We arrived at about 11:30am last Saturday at Lake Harriet to find about 50 kubb players milling around 7 or 8 shoveled and painted kubb pitches out about 75 yards off the shoreline. Almost everybody had a beer in their hand and was chatting with their friends. They’d also constructed a snow man and started a small bonfire on the lake. Some nice touches we should consider for our next winter tournament.
John Sather picked out who we were right away and pointed us towards his sister who’d come up from Chicago to be here and help run the tournament. We paid our fees and hung around for until about noon when things started. I should mention that I didn’t see anyone practicing even though most players were present at least a half hour before they started. This is your first indication that this group does things a little differently.
At this point I encourage you to read the info I put on in the Planet Kubb Wiki for more specifics about how Midwest Kubb Association tournament are run.

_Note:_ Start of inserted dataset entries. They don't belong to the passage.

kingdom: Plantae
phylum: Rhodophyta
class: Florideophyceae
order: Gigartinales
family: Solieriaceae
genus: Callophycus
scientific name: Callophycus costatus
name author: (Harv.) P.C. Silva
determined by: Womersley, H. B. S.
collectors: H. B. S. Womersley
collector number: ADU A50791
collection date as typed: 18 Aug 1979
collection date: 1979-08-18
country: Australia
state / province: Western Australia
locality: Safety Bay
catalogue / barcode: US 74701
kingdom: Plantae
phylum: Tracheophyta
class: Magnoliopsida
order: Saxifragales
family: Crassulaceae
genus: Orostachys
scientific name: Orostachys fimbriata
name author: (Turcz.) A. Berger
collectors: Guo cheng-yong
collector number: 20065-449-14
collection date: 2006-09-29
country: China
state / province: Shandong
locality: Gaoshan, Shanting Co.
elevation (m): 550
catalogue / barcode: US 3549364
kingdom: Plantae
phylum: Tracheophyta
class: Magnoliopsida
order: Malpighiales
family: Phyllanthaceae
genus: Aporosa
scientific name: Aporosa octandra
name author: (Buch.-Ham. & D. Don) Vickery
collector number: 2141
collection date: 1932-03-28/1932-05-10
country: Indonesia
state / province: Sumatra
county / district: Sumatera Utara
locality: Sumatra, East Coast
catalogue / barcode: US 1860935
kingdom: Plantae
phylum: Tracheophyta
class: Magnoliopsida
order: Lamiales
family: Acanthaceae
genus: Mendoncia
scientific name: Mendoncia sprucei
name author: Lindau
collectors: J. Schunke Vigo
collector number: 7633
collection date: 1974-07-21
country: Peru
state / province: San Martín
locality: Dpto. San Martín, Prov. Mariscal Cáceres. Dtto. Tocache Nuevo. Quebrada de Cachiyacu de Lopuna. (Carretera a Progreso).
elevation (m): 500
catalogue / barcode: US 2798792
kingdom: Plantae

Around noon we all met at the snow man for a reading of the rules, which were incomplete, but I don’t blame them. No one ever has time to really go over rules before a kubb tournament. After that we all picked slips of paper with numbers out of a stocking cap. We reported our team number to the tournament coordinator and she told us the name of our partner and assigned us a pitch. I should have been more excited when she told me my partner was “Destiny”, but somehow I knew that I wouldn’t be playing with “The hidden power believed to control what will happen in the future”. Destiny was a skinny blonde girl in her early 20s who had played some kubb last summer, but never in the snow.
The 4 teams in our round robin shared a pitch. I believe all of the sets where Bex. I started out really strong in the first game. One of the guys on the opposing team threw his first baton completely side ways holding it in the middle. It was as “Helicopterish” as you could get and everyone who saw him do it corrected him right away, although I saw a lot of shots that seemed more that 45% off vertical and I didn’t see anyone else get called on it. Their rule is just that you need to throw from the end. We beat that first team, but lost to the second one quickly. Our third match got down to a missed king shot, but that team also really hard on us about the order in which we threw and penalized a few batons for it. In hindsight, I hope the guy on that team was just giving us a hard time because he thought it was the only way he’d beat us and it may have been… 🙂
So with a 1 and 2 showing in the round robin, Destiny and I didn’t even make it in to bracket play, but that was no reason to leave this tournament. I did run out to get some beer so I could fit in with the crowd a little more and returned to see that Eric’s Team and Lee’s Team had been making short work of their opponents. Anders and his teammate had more success than I did, but they were eliminated around the time I returned.
I should mention that even during round robin play, because teams were waiting to play on your pitch, several player would stick around to give you pointers or heckle whoever was throwing. I got a kick out of a recurring joke where they’d say say “Throw this one higher, now this one lower.”
As the Semi-Finals started everyone huddled around two pitches. The teams were becoming much more evenly matched and with single elimination play, these games were getting intense. I feel like there was a lot more cheering, but also spectators calling players who got a little to close to the line with their “Minneapolis Step”. There was just a lot of fun energy building.
Eric’s partner Pete was really good for a guy who’d never played in a tournament before had at least one friend who was coaching them through out the tournament and joined Anders and I cheering them in to the finals game. This different rule set also seemed to agree with Lee, who played some of his best Kubb. although anyone who’s seen him play knows he’s an underrated player. He also had the luck to be paired with a strong player named Jason Emery who’d been playing with the Midwest Kubb Association for years and read the rules at the beginning of the day.
I believe Anders took the photo above after the initial toss to determine who’d go first in the first game of the final match and as you can see, these both got about as close as you can.
I don’t remember exactly how it went, but I think Lee and Jason just barely took the first game in the final match, potentially after a missed King shot. Eric and Pete fought back and won the second one. During the rubber match Jason’s friends were taunting him from the sideline saying there was no way he could win because he’d never done it before. I was standing near Lisa the tournament coordinator and commented on all the heckling and it’s tough to be playing in the finals with a bunch of close friends giving you a hard time. I actually think Eric and Lee had an mental advantage because no one really knew them. Despite all this Jason was making most of his shots and Lee was in the zone.
Beginning of the final turn of the last game.
I wish I had some video of the finish. I’m probably bias because I knew members of both teams pretty well, but it was as exciting as the end of any Kubb tournament I’ve ever been too. I’m not sure if anyone was taping but there are some photos from last weekend up on the MKA Videos and Photos page.
On Monday I mailled John at MKA to thank him for letting us play and asked if it’d be alright if we tried to join them again sometime. He was glad we’d come and gave me info about how to keep in touch with them. I guess that Lee’s partner Jason is running a tournament in Minneapolis sometime this spring and I’d think he’ll be happy to take as many people as I can get together for that. I’ll keep everyone in the loop on Facebook.
This is everyone. Eric and Lee are kneeling in front. I’m off on the far right and Anders is in there somewhere.